#### What is needed
For the listing below, work out how many lines hold the word "Jail" and give that number by itself.

#### Data for this task
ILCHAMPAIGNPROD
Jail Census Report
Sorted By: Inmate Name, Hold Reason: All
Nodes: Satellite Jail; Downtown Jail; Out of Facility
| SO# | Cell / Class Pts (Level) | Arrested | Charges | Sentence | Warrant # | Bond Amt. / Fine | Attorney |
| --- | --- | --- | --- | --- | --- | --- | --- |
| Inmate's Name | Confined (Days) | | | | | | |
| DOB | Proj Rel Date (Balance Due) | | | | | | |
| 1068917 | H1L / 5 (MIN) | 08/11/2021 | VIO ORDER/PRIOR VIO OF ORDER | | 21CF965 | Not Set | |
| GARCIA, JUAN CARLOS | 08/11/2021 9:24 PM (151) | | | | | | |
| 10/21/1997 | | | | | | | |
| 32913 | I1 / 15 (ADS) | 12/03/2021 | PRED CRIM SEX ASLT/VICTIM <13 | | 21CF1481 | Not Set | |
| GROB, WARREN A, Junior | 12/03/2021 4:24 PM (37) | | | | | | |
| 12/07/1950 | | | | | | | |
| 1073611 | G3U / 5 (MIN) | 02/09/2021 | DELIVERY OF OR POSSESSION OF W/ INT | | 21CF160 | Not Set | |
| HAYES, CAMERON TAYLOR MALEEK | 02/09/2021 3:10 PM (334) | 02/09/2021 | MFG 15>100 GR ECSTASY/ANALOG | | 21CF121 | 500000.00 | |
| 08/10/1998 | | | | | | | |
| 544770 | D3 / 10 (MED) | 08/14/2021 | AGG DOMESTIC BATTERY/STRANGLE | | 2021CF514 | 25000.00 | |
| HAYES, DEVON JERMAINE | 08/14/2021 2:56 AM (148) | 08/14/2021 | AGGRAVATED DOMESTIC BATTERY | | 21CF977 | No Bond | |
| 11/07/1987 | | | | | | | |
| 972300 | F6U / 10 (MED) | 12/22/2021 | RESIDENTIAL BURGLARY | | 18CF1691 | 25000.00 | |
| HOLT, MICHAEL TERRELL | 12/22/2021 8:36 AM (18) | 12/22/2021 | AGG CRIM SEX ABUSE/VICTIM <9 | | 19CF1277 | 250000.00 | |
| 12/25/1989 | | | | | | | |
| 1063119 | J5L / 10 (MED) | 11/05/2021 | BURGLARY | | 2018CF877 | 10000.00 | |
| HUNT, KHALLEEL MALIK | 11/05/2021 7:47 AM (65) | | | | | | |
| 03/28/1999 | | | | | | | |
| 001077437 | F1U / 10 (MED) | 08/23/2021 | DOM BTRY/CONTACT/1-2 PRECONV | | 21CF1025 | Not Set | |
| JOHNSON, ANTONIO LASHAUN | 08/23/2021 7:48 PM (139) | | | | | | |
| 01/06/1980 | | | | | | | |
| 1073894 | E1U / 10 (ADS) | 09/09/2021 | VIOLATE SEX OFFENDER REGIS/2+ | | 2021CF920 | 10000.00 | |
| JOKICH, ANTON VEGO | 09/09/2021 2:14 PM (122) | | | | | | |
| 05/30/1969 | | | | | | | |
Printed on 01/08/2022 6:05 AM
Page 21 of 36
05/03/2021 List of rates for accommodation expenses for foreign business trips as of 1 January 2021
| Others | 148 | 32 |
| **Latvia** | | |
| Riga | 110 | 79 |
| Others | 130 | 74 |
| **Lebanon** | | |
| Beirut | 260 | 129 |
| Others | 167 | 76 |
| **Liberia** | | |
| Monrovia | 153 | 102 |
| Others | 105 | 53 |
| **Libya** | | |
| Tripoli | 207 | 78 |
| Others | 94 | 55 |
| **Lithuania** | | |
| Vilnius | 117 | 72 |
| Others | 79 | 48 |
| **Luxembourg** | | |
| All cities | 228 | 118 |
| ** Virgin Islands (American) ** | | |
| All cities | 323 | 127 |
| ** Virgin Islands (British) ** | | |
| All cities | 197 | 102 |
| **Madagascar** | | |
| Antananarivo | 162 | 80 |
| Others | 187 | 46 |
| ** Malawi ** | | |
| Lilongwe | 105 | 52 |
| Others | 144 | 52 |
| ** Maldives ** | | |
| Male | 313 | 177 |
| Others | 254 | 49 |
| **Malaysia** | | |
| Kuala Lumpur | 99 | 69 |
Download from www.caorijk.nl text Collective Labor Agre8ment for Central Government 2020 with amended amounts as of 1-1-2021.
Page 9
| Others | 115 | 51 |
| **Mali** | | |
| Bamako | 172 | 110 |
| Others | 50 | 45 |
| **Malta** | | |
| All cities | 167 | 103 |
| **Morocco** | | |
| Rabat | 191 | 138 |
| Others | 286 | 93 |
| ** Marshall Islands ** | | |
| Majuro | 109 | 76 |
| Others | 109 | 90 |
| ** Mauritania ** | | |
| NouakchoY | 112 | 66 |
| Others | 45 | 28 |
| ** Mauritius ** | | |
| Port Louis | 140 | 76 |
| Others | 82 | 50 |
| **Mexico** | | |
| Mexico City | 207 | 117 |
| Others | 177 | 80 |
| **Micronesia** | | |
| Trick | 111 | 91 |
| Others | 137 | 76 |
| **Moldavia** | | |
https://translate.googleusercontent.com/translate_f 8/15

#### Answer box
2